■ **Input for this task**:
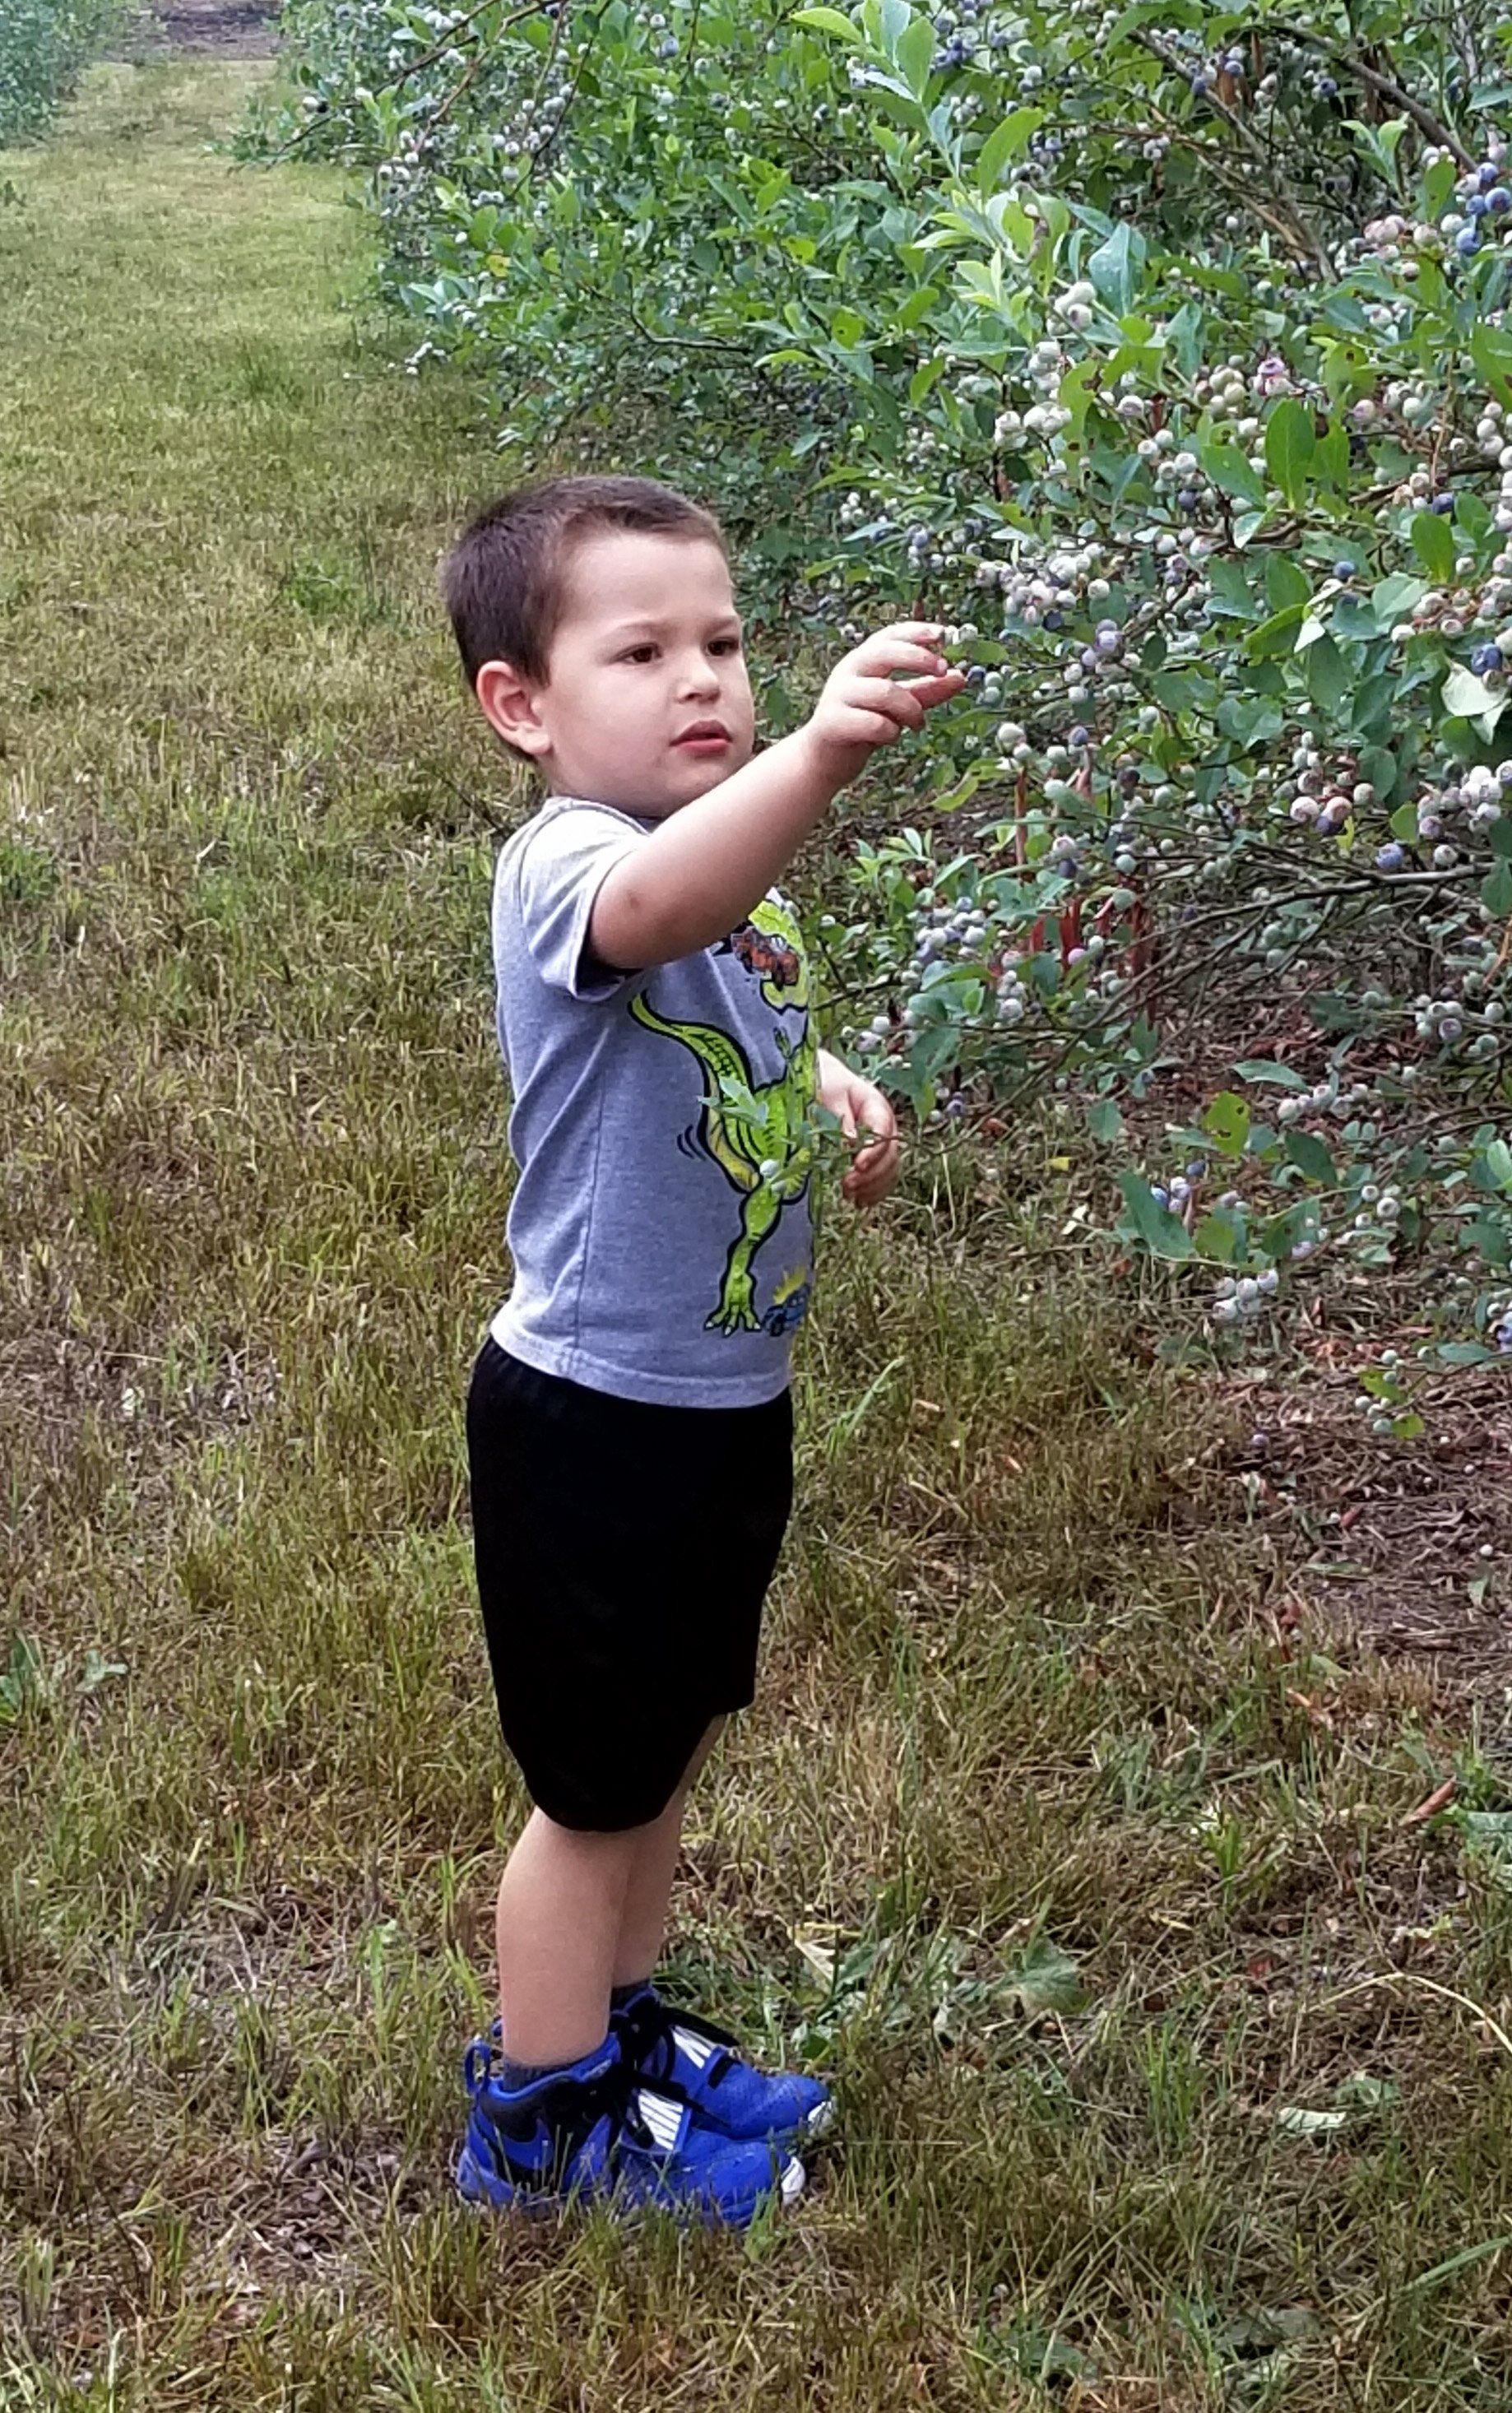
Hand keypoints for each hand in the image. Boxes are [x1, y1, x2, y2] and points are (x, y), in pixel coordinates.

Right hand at [803, 621, 965, 787]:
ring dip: (910, 708)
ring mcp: (838, 695)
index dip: (916, 631)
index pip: (890, 635)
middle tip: (943, 670)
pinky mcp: (832, 722)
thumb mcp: (899, 705)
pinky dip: (890, 731)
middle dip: (918, 658)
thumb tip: (961, 677)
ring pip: (884, 691)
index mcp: (864, 660)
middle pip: (884, 652)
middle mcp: (849, 671)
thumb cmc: (862, 725)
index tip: (942, 634)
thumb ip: (927, 690)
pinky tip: (892, 737)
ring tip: (918, 723)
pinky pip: (872, 723)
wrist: (824, 759)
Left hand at [816, 1051, 901, 1207]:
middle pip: (890, 1155)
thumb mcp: (829, 1093)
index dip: (873, 1151)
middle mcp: (885, 1126)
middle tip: (847, 1185)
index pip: (883, 1131)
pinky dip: (874, 1192)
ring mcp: (882, 1143)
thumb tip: (851, 1141)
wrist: (824, 1082)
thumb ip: (841, 1116)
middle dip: (871, 1174)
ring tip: (851, 1197)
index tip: (857, 1166)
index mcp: (876, 1106)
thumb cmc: (824, 1083)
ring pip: (890, 1170)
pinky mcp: (874, 1156)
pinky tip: (860, 1202)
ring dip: (873, 1187)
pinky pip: (883, 1178)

■ **What is expected**: Would you copy every line of the entries in which "ring" appears?

■ **Task answer**:
ring dip: (910, 708)
ring mcp: (838, 695)
ring pip: (884, 691)
ring tip: (918, 723)
ring mcp: (882, 1143)
ring tip: (851, 1197)
ring pip: (890, 1170)
ring dip: (873, 1187)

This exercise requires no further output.